'I'm not a no-vax, I'm not vaccinated because I still have antibodies and the doctor recommended I don't do it.'
That's how Virginia Raggi, mayor of Rome, running for a second term, expressed herself regarding the possibility of compulsory vaccination in an interview with In Onda on La7.
"Everyone must listen to their doctor and do what he advises - added Rome’s mayor, who had contracted Covid a few months ago - “The issue of vaccination must be a medical issue, politicians should not start to make battles of principle and make it an election issue. If it becomes an electoral issue, it means that there are no other issues to talk about".

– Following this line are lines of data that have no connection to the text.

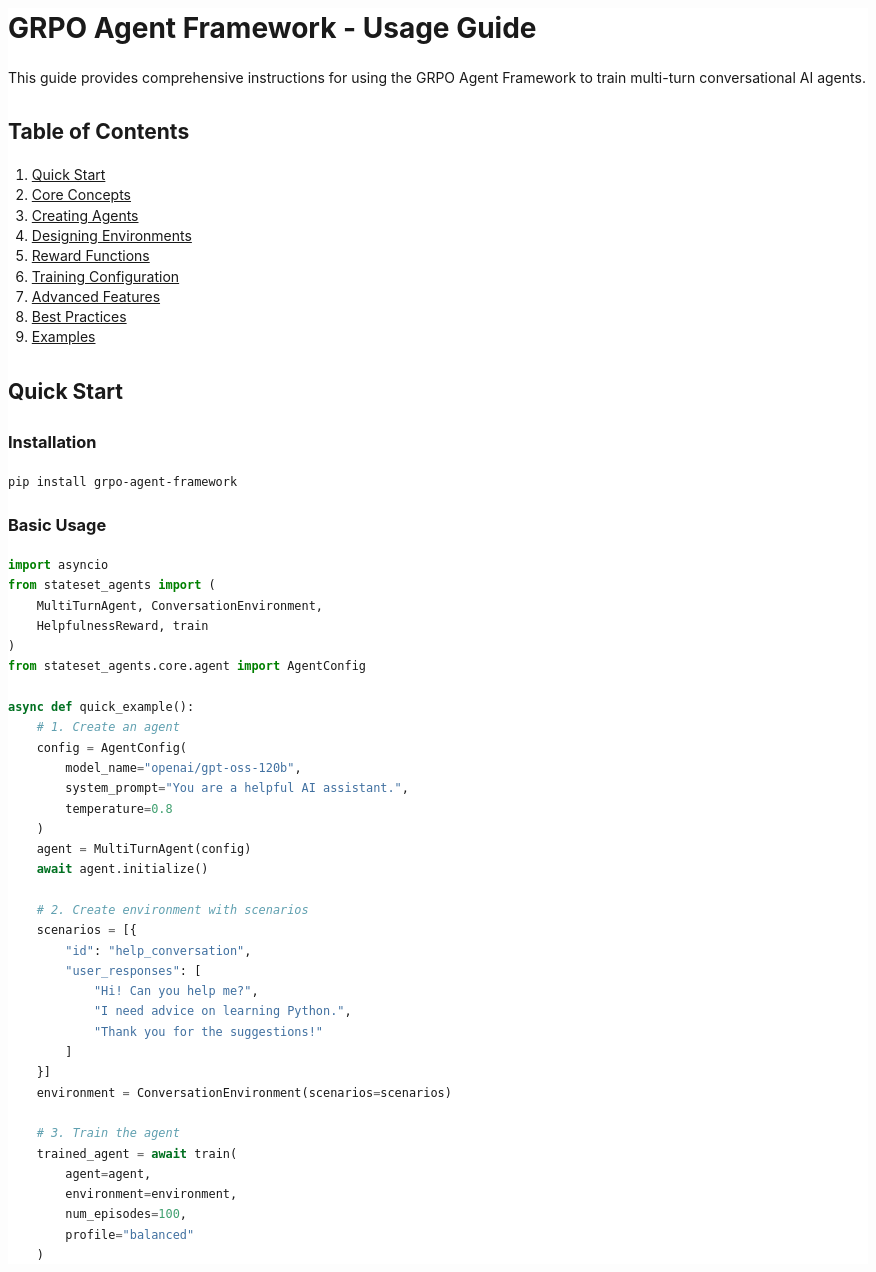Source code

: # GRPO Agent Framework - Usage Guide

This guide provides comprehensive instructions for using the GRPO Agent Framework to train multi-turn conversational AI agents.

## Table of Contents

1. [Quick Start](#quick-start)
2. [Core Concepts](#core-concepts)
3. [Creating Agents](#creating-agents)
4. [Designing Environments](#designing-environments)
5. [Reward Functions](#reward-functions)
6. [Training Configuration](#training-configuration)
7. [Advanced Features](#advanced-features)
8. [Best Practices](#best-practices)
9. [Examples](#examples)

## Quick Start

### Installation

```bash
pip install grpo-agent-framework
```

### Basic Usage

```python
import asyncio
from stateset_agents import (
    MultiTurnAgent, ConversationEnvironment, 
    HelpfulnessReward, train
)
from stateset_agents.core.agent import AgentConfig

async def quick_example():
    # 1. Create an agent
    config = AgentConfig(
        model_name="openai/gpt-oss-120b",
        system_prompt="You are a helpful AI assistant.",
        temperature=0.8
    )
    agent = MultiTurnAgent(config)
    await agent.initialize()
    
    # 2. Create environment with scenarios
    scenarios = [{
        "id": "help_conversation",
        "user_responses": [
            "Hi! Can you help me?",
            "I need advice on learning Python.",
            "Thank you for the suggestions!"
        ]
    }]
    environment = ConversationEnvironment(scenarios=scenarios)
    
    # 3. Train the agent
    trained_agent = await train(
        agent=agent,
        environment=environment,
        num_episodes=100,
        profile="balanced"
    )
```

And then, she added: "I do not feel like saying whether I'm for or against, I think these are issues that should be decided by doctors. Should I appeal to people to vaccinate? I don’t think I should. I feel like saying ask your doctor and do what he says ".
The words of the leading member of the Five Star political party, however, ignited a political debate. The first to attack was the governor of Lazio, Nicola Zingaretti, saying: "Until today we knew the position of the No Vax groups. The mayor, in her last month of office in our beloved capital, has just created a new group, the `Ni Vax’, meaning ‘I haven’t made a decision about this, just as I haven’t made a decision in the last five years’. And the Romans pay.
Carlo Calenda, leader of the Azione Party and in the race for mayor of the capital also chimed in, saying "It is really serious that the mayor of Italy’s capital, in the midst of a tough battle to secure the country, expresses themself in this way”.